When I started this blog, I promised myself I wouldn’t make GLBT issues the focus of the blog. For two reasons, primarily. First, my congregation has divergent views about sexuality and we’ve agreed our individual perspective on gay Christians is not the defining tenant of our belief (try, umm, faith in Jesus Christ or forgiveness of sins?). And secondly, I try not to imitate people who are more articulate than I am, and there are plenty of really excellent Anabaptists blogs covering sexuality in the church: Joanna Harader, Rachel Halder, Joel Miller, and Pink Menno, to name just a few.
BUT. But the promises we make and the conversations we can’t not respond to. Button Poetry released a video three days ago called “Dear American Youth Pastor,” a poem by Chad Michael It already has almost 11,000 views.

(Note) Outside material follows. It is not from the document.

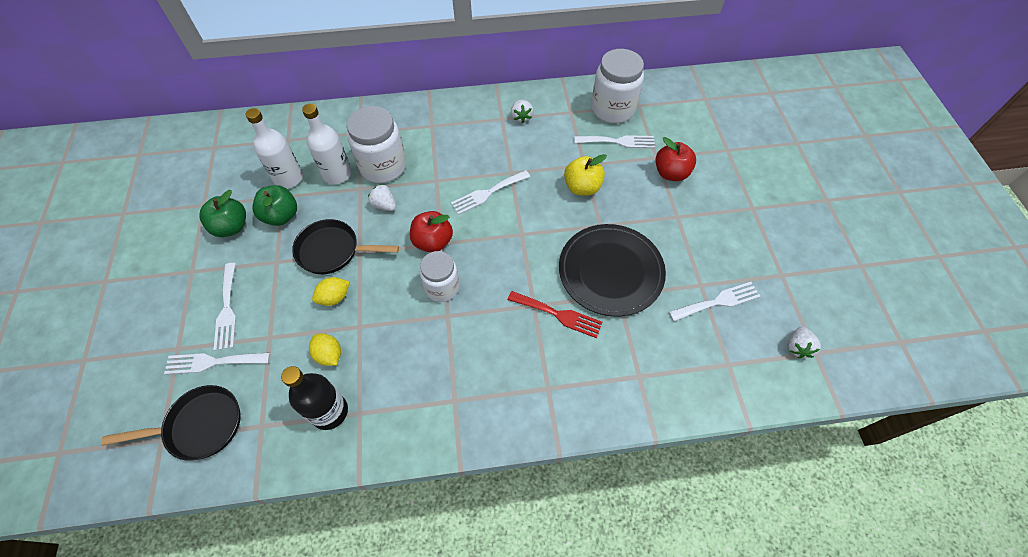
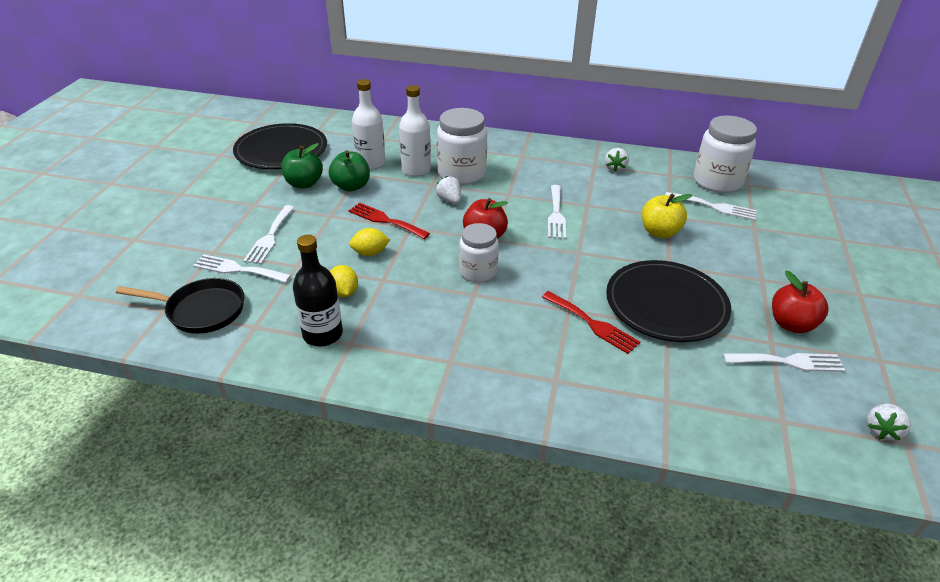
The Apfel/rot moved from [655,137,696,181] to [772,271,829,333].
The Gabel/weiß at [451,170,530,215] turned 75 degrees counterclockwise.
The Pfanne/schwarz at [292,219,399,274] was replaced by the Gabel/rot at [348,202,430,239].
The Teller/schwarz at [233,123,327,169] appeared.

The video begins with four famous pastors–who are all white men, some well over 60–condemning homosexuality. And then the poem begins. There is nothing new in this poem. It is the story we already know, that so many churches shout themselves deaf about. A poem about a boy who meets another boy, “and the boy will find.. in those eyes courage to admit something of his own: he loves [the boy]. He isn’t afraid to say it because it comes from the same place in him that loves Jesus.” And ‘because he loves God, he’ll learn to hate himself.” This is the story of so many boys–and girls–who have already killed themselves in our churches. It is a story people believe about what it means to be Christian. And what it means to be unloved.
“I know you love your kids. I know you want to see them in heaven. I know you want to save them, says Chad Michael, “But don’t kill them in the process.” The closing line of the poem is ominous: “one day… my dear American youth pastor, you might not have any youth to pastor.” This is not prophecy in the future tense; this is current events.
We know already from many surveys that one of the top reasons youth leave the church is that it is “too exclusive.” So yes, there are dozens of bloggers more articulate and thorough in their sexuality discussions than I am. But for the church to hold–for the church to welcome back its youth–we have to say something more than “no gays.” In a new Anabaptist theology–as in the old Anabaptist theology–God is, was, and still will be love. And so there cannot be too many youth pastors saying “This is not my church.” Dear Chad Michael: the doors are open. Let no more youth leave the church because they have been unloved out of it.
As for you, Button Poetry, here is this youth pastor’s perspective. This is the poem I wrote a year before I started pastoring. And when my parishioners ask, this is what I say:
May we be damned if we damn you for your love. If the word is “God hates you,” it is not the Word of God.